Russians Feel the Heat
World Economy

Russians Feel the Heat

Russians are starting to feel the weight of their country’s economic crisis, fueled by dropping oil prices.
In December, Putin said the peak of the recession had already passed, despite experts’ predictions that a plunge in oil prices would make Russia’s economy suffer through 2016. But with Russians feeling the stress of falling wages alongside rising costs of basics like food, it is becoming harder for Russia to shrug off the crisis, Vocativ reported.
The Russian economy relies on energy exports for half of its federal budget, according to The New York Times.

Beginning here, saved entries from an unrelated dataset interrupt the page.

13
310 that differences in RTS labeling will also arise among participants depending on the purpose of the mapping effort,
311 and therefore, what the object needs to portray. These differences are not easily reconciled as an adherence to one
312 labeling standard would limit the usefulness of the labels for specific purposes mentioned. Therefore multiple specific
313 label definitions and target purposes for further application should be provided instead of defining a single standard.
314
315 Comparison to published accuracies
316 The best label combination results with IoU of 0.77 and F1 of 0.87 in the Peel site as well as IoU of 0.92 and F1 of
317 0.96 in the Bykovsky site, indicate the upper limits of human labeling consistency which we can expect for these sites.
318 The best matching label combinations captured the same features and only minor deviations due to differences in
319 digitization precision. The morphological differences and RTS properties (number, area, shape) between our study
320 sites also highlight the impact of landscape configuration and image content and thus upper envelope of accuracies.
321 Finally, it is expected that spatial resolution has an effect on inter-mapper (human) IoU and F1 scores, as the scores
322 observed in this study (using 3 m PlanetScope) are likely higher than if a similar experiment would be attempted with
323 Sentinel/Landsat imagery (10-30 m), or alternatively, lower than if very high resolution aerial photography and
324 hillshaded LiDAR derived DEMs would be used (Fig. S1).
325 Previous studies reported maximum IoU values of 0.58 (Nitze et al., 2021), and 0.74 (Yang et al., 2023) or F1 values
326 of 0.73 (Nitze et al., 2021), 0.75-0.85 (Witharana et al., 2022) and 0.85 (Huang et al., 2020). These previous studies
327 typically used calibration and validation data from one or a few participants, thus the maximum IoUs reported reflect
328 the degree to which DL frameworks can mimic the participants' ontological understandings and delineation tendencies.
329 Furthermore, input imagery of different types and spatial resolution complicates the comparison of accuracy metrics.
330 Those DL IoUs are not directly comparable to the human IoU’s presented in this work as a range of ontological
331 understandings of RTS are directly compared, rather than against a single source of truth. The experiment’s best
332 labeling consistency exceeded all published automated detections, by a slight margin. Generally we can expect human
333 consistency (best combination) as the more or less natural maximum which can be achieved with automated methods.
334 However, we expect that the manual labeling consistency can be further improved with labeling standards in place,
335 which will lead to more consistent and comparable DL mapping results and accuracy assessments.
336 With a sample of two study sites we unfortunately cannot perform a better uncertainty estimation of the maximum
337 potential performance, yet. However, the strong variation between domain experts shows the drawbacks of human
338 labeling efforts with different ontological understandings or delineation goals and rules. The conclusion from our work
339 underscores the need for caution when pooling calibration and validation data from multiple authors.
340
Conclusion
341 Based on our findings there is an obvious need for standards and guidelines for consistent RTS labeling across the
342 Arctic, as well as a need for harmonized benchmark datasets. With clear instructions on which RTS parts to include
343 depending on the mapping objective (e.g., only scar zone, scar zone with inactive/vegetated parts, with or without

So as oil prices plunged from $97 a barrel in 2014 to around $30 a barrel as of January, the Russian economy also took a turn for the worse.
Here are some of the numbers behind the everyday impact of the crisis:

Russians’ real wages, or salaries adjusted for inflation, plunged since January last year. Working hours have also been cut and, in some cases, wages were withheld from employees.
Salary issues prompted hundreds of Russians to demonstrate against their workplaces or new expenses—such as taxes and revamped policies on pensions—as people are pinching pennies.

  Food Prices
Government statistics show food prices rose at least 20% in 2015, due to inflation and sanctions western nations imposed in response to Russia’s annexation of Crimea and the crisis in Ukraine. The Kremlin has fought back. In August, authorities bulldozed tons of western food that violated Russia’s ban on high-end western imports in response to sanctions against the country.
One English teacher in Russia, Marina Nepomnyaschchy, told the BBC that her family has cut down on the amount of groceries they buy, and turned to cheaper products. “I feel inside that something is wrong,” she said about the crisis.
Russians have been pushed to eat lower-quality food. An investigation by a Russian agricultural watchdog in October found that 80% of cheese in the country is illegally injected with vegetable fat to bulk it up, NBC News reported then.

 Income Inequality
Sales for new cars in Russia plunged 40% this year. But not everyone seems to be suffering. Rolls-Royce sales increased 5% from January 2015-2016—an indication of income inequality in the country.
For many, economic challenges have also impacted ability to travel. A whopping seven million fewer Russians could afford travel outside the country between January and September last year, compared to the same period in 2014, according to the State Statistics Service. With many Russians struggling to afford just food and clothing, travel might be the last thing on their minds.

  Borrowing Cuts
Borrowings of Russian banks from the Bank of Russia will decline and stabilize in 2016 at the level of 4-5% of total banking sector commitments, Russia’s Analytical Credit Rating Agency said on Friday in its research, Tass reported.
The average annual level of Central Bank’s funds in total commitments of banks amounting to 10% is a threshold value from standpoint of the negative impact on financial stability of the banking system, ACRA said. The above share in banks’ commitments equaled 10.4% in 2014 and 10.2% in 2015.
High price of resources and limited need for extra funding against the background of stagnating credit activity are main reasons of the declining amount of borrowings, ACRA reported.

  New Bonds
Russia is going to press ahead with plans to issue its first sovereign bond since the US and Europe imposed sanctions on Moscow, despite a warning from Washington that banks should not participate in the offering, Yahoo reported.
The Kremlin’s budget has come under severe pressure following the steep falls in global oil prices and the impact of the sanctions.
Russia invited European, Chinese and US banks to bid for the bond issue and asked them to make a request for proposal.
Deputy Finance Minister Sergei Storchak told reporters on Thursday that enough of the 25 foreign banks sent an inquiry earlier this month had replied for Russia to proceed with the issuance.